The metal hit two-month highs at $1,112 last week as volatility in Chinese stocks battered appetite for risk, but trading has since fallen as expectations of further U.S. interest rate increases lowers demand for the non-interest-paying asset.
Gold lost more ground on Friday, falling for five out of six sessions as a rebound in oil and equity markets reduced the precious metal’s safe haven appeal. Gold has dropped 2.5 percent this week, its biggest weekly decline since early November.
* Spot gold slid 0.1 percent to $1,076.88 an ounce by 0007 GMT while US gold futures gained 0.3 percent to $1,076.8.
* A bounce in global stock markets and oil prices added pressure on precious metals.
* The metal hit two-month highs at $1,112 last week as volatility in Chinese stocks battered appetite for risk, but trading has since fallen as expectations of further U.S. interest rate increases lowers demand for the non-interest-paying asset.
* The Fed raised rates in December and attention has shifted to how many hikes will follow in 2016.
* St. Louis Federal Reserve President James Bullard said a continued decline in inflation expectations may change his outlook for further Fed rate hikes, though so far he feels the United States continues on a healthy track.
* Bullard’s comments followed those by Chicago Fed President Charles Evans on Wednesday, when he said he was nervous about the potential effects of China’s slowdown on the US economy and about the possibility that inflation expectations may be slipping.
* The world’s largest gold-backed exchange-traded fund, New York-listed SPDR Gold Shares, reported a 2.4 tonne rise in its holdings on Wednesday, bringing its total inflow for the year to 11.7 tonnes.

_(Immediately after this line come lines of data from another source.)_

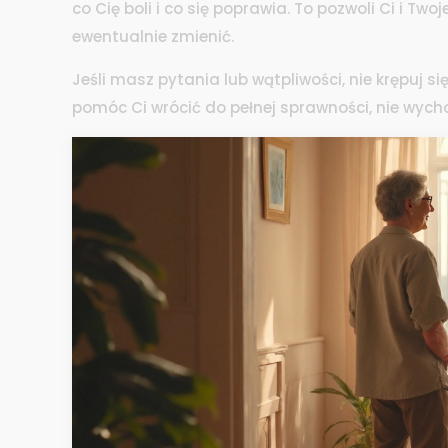
co Cię boli i co się poprawia. To pozwoli Ci i Two
ewentualnie zmienić.
Jeśli masz pytania lub wątpliwości, nie krępuj s
pomóc Ci wrócić do pełnej sprawności, nie wyc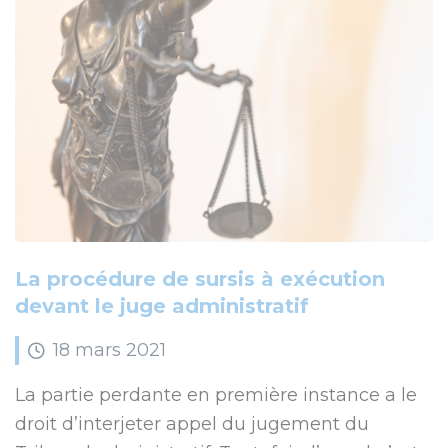
La procédure de sursis à exécution
devant le juge administratif
18
mars
2021
La partie perdante en première instance a le
droit d’interjeter appel du jugement du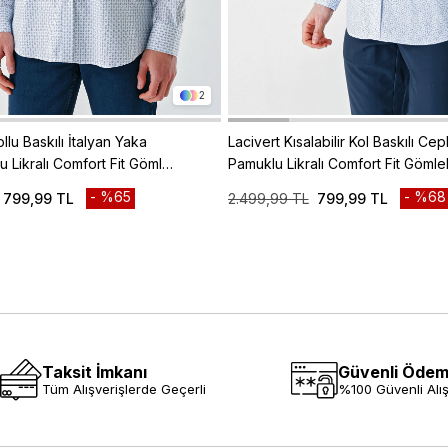
2
lu Baskılı İtalyan Yaka
Lacivert Kısalabilir Kol Baskılı Cepl
u Likralı Comfort Fit Gömlek
Pamuklu Likralı Comfort Fit Gömle
1004240142
%65
%68
799,99 TL
2.499,99 TL
799,99 TL
Taksit İmkanı
Güvenli Öde
Tüm Alışverişlerde Geçerli
%100 Güvenli Alış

* Silver gave up 0.2 percent to $13.83 an ounce, palladium fell 0.1 percent at $490.25 an ounce and platinum added 0.1 percent to $835.18.
* The energy sector led the beaten-up U.S. stock market higher on Thursday as oil prices rebounded from 12-year lows. Major US indexes climbed about 2 percent after dropping to 3-1/2 month lows on Wednesday.
* The safe-haven yen nursed losses early on Friday, while currencies such as the Australian dollar staged a modest rebound thanks in part to a turnaround in risk sentiment that saw Wall Street and oil prices bounce off lows.